**Task to carry out**
Can you set down every one of the rows below word for word, leaving the pictures out?

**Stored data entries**
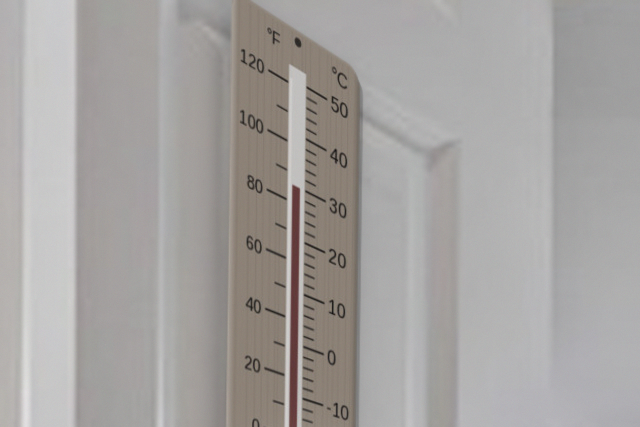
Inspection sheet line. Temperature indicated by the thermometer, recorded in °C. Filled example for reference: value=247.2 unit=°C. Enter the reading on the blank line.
value=30 unit=°C
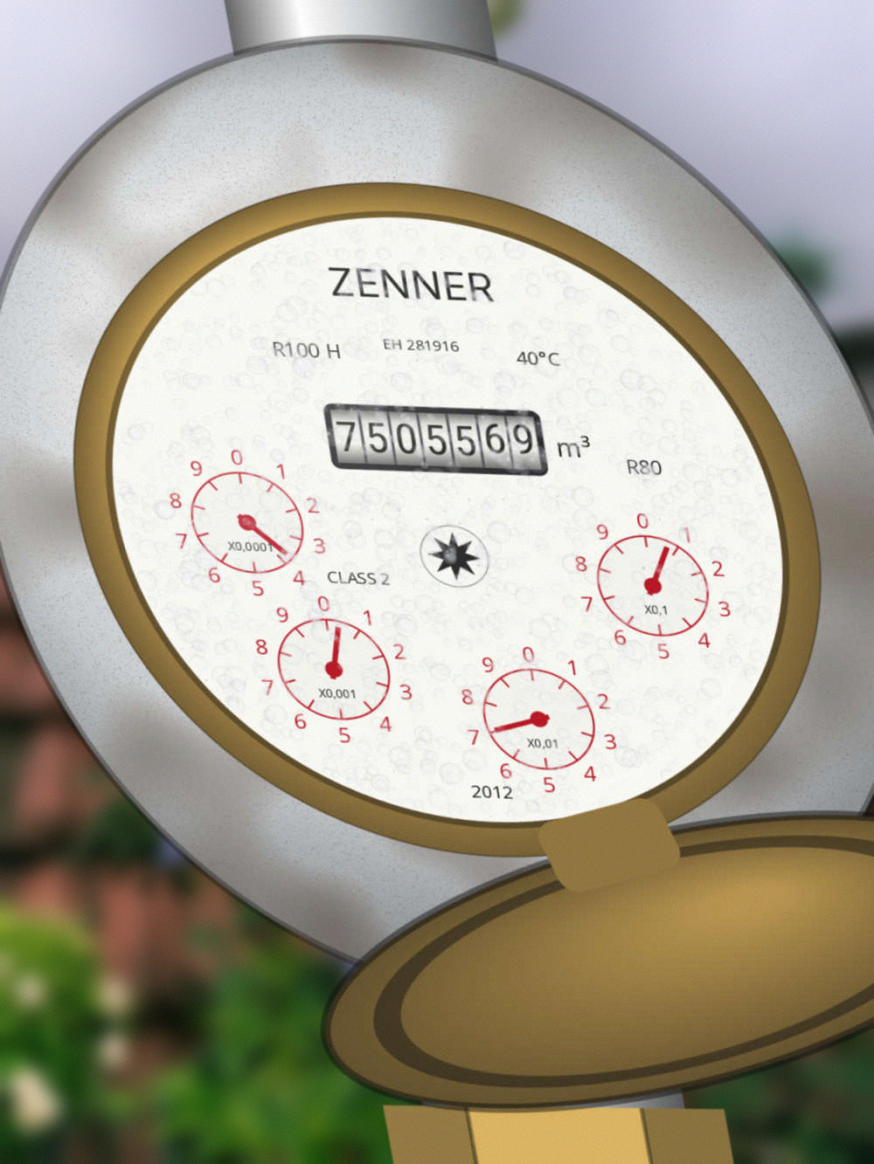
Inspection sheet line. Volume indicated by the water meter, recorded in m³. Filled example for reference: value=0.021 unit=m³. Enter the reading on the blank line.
value=7505569.0703 unit=m³
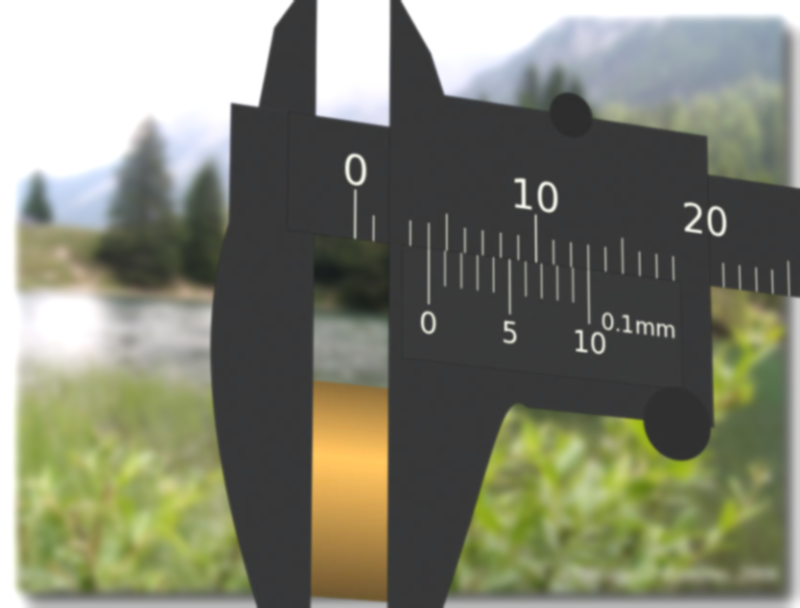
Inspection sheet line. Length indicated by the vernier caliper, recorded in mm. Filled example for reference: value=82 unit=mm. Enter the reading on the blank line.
value=4.0 unit=mm
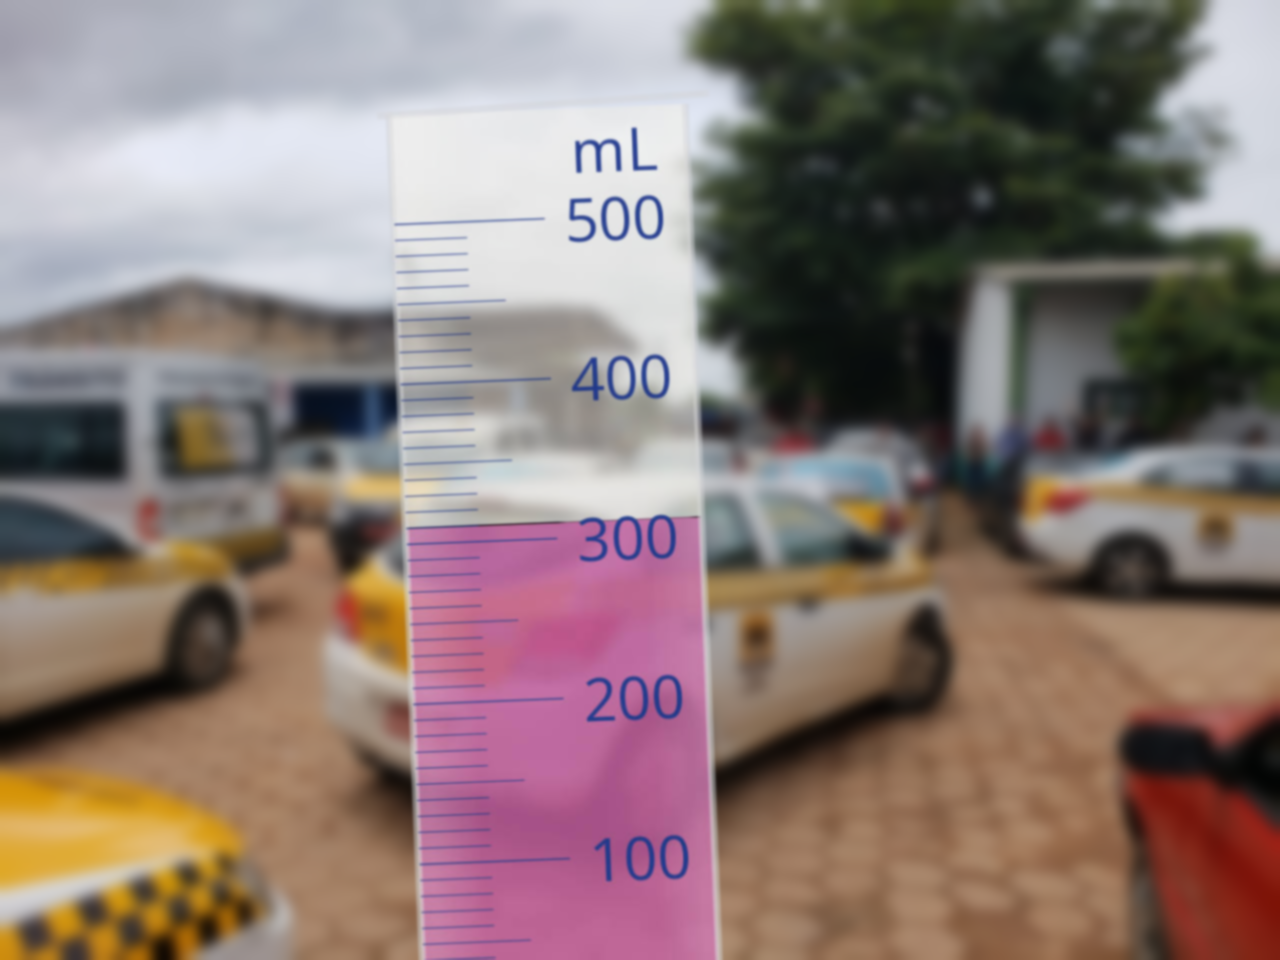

**Completed exercise**
Inspection sheet line. Temperature indicated by the thermometer, recorded in °C. Filled example for reference: value=247.2 unit=°C. Enter the reading on the blank line.
value=30 unit=°C
Inspection sheet line. Volume indicated by the water meter, recorded in m³. Filled example for reference: value=0.021 unit=m³. Enter the reading on the blank line.
value=7505569.0703 unit=m³
Inspection sheet line. Length indicated by the vernier caliper, recorded in mm. Filled example for reference: value=82 unit=mm. Enter the reading on the blank line.
value=4.0 unit=mm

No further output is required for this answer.